Phreatomagmatische uitbarsting
Een uitbarsting die het gevolg is van de interactie van nieuw magma of lava met water en kan zeer explosief zijn. Het water kan afkomstig zijn van grondwater, hydrothermale systemen, oppervlakte-afvoer, een meer of de zee.
Lava
Lava is gesmolten gesteente dat aan het aardoppervlak tot uitbarsting komt. Wanneer gesmolten gesteente zich onder de grond bevindt, wordt het magma genoemd.
- Lava stromen zijn de uitbarstingen (niet-explosief) van lava, en stromen meestal langzamer dan stapvoets. Tot de soorten lavastromen behoren a’a, blocky en pahoehoe.
- Lavafonteinen zijn een fontein van uitlopende lavafragmenten uit een opening of lijn van openingen (een fissuur). Ze kunnen spattenhopen vormen, en als de fragmenten zich snel genoeg ophopen, kunnen ze lavastromen vormen.
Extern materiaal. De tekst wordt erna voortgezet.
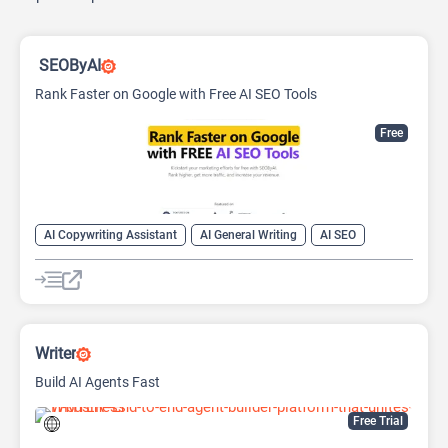
SEOByAI
Rank Faster on Google with Free AI SEO Tools
Free
AI Copywriting Assistant
AI General Writing
AI SEO
Writer
Build AI Agents Fast
Free Trial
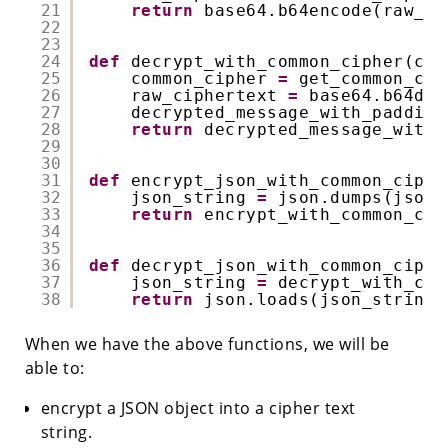
21
return
base64.b64encode(raw_ci
22
23
24
def
decrypt_with_common_cipher(cip
25
common_cipher 
=
get_common_cip
26
raw_ciphertext 
=
base64.b64dec
27
decrypted_message_with_padding
28
return
decrypted_message_with_
29
30
31
def
encrypt_json_with_common_ciphe
32
json_string 
=
json.dumps(json_
33
return
encrypt_with_common_cip
34
35
36
def
decrypt_json_with_common_ciphe
37
json_string 
=
decrypt_with_com
38
return
json.loads(json_string)
When we have the above functions, we will be
able to:
encrypt a JSON object into a cipher text
string.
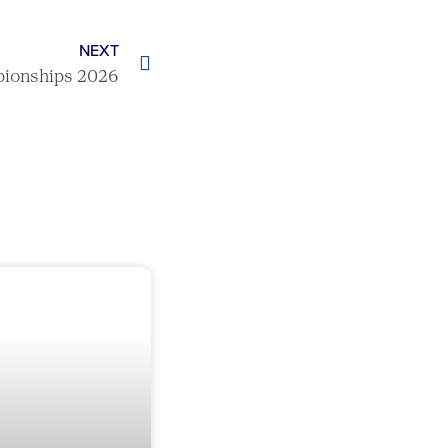
NEXT
ionships 2026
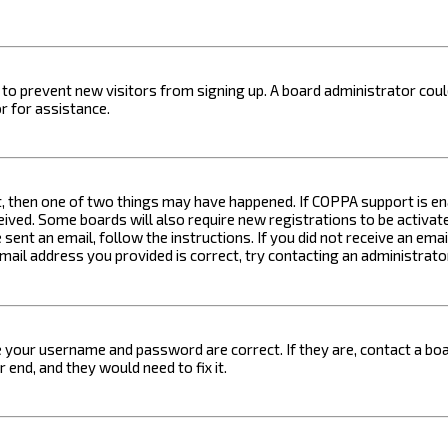
on to prevent new visitors from signing up. A board administrator c
r for assistance.
t, then one of two things may have happened. If COPPA support is ena
ceived. Some boards will also require new registrations to be activat
 sent an email, follow the instructions. If you did not receive an em
email address you provided is correct, try contacting an administrato
e your username and password are correct. If they are, contact a boa
 end, and they would need to fix it.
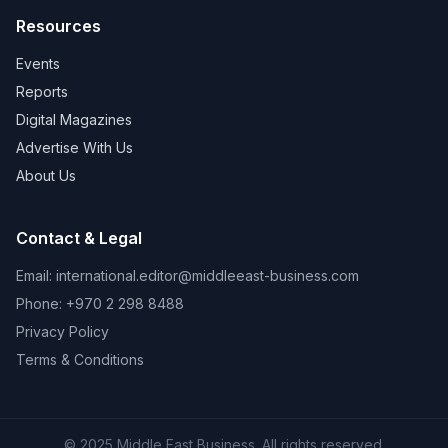
Resources
Events
Reports
Digital Magazines
Advertise With Us
About Us
Contact & Legal
Email:
international.editor@middleeast-business.com
Phone: +970 2 298 8488
Privacy Policy
Terms & Conditions
© 2025 Middle East Business. All rights reserved.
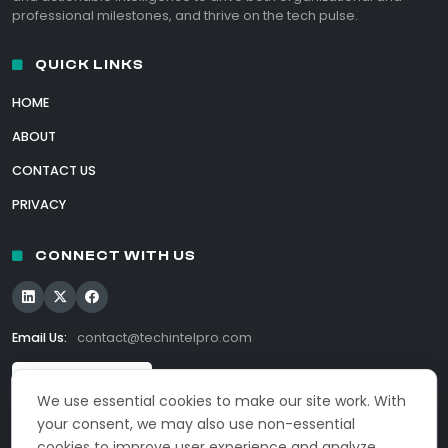
professional milestones, and thrive on the tech pulse.
QUICK LINKS
HOME
ABOUT
CONTACT US
PRIVACY
CONNECT WITH US
Email Us:
contact@techintelpro.com
We use essential cookies to make our site work. With
your consent, we may also use non-essential
cookies to improve user experience and analyze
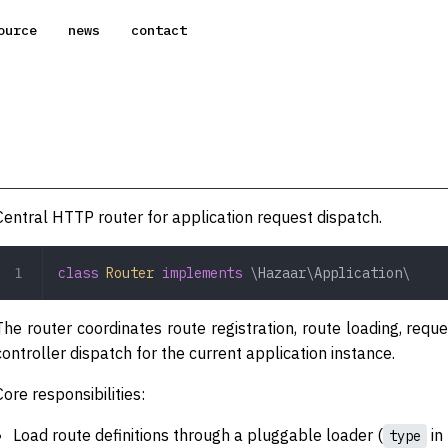
ource
news
contact
Central HTTP router for application request dispatch.
class
 Router
 implements
 \Hazaar\Application\
The router coordinates route registration, route loading, requ
controller dispatch for the current application instance.
Core responsibilities:
Load route definitions through a pluggable loader (
in 
type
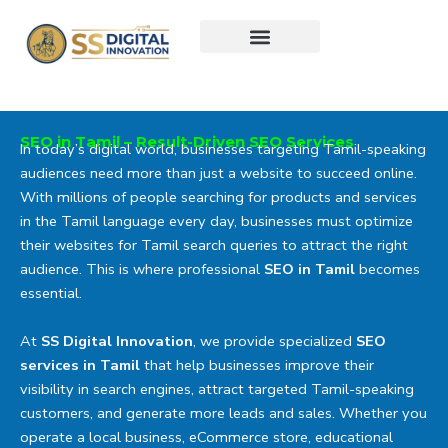
Skip
to
content
SEO in Tamil – Result-Driven SEO Services
In today’s digital world, businesses targeting Tamil-speaking
audiences need more than just a website to succeed online.
With millions of people searching for products and services
in the Tamil language every day, businesses must optimize
their websites for Tamil search queries to attract the right
audience. This is where professional
SEO in Tamil
becomes
essential.
At
SS Digital Innovation
, we provide specialized
SEO
services in Tamil
that help businesses improve their
visibility in search engines, attract targeted Tamil-speaking
customers, and generate more leads and sales. Whether you
operate a local business, eCommerce store, educational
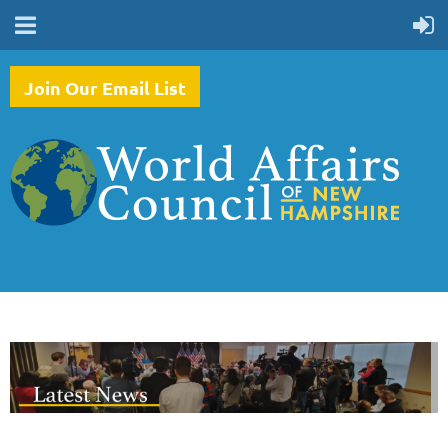
Join Our Email List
- Lavakoepels zijn hopen die zich vormen wanneer viskeuze lava langzaam wordt uitgebarsten en zich ophoopt boven de opening, in plaats van weg te bewegen als een lavastroom. Ze worden meestal veroorzaakt door stroperige, dikke, kleverige lava die het grootste deel van zijn gas heeft verloren. Ze kunnen in volume variëren van enkele kubieke meters tot kubieke kilometers.
Strombolische en Hawaiiaanse uitbarstingen
Dit zijn de minst gewelddadige soorten explosieve uitbarstingen. Bij Hawaiiaanse uitbarstingen is er sprake van vuurfonteinen en lavastromen, terwijl bij Stromboliaanse uitbarstingen explosies een regen van lavafragmenten veroorzaken.
Vulkanische uitbarstingen
Vulkanische uitbarstingen zijn kleine tot matige explosieve uitbarstingen, die seconden tot minuten duren. Aszuilen kunnen tot 20 km hoog zijn, en lavablokken en bommen kunnen uit de opening worden uitgestoten.
Subplinische en Plinische erupties
Eupties met een hoge magma-afvoersnelheid, die minuten tot uren aanhouden. Zij vormen een hoge, convectieve uitbarstingskolom van een mengsel van gas- en rotsdeeltjes, en kunnen een brede verspreiding van as veroorzaken. Subplinische eruptiekolommen zijn tot 20 km hoog en zijn relatief onstabiel, terwijl Plinische erupties 20 tot 35 km hoge kolommen hebben die kunnen instorten om pyroclastische dichtheidsstromen (PDC’s) te vormen. Zeer zeldzame Ultraplinische erupties zijn zelfs groter en hebben een hogere magma-afvoersnelheid dan Plinische erupties.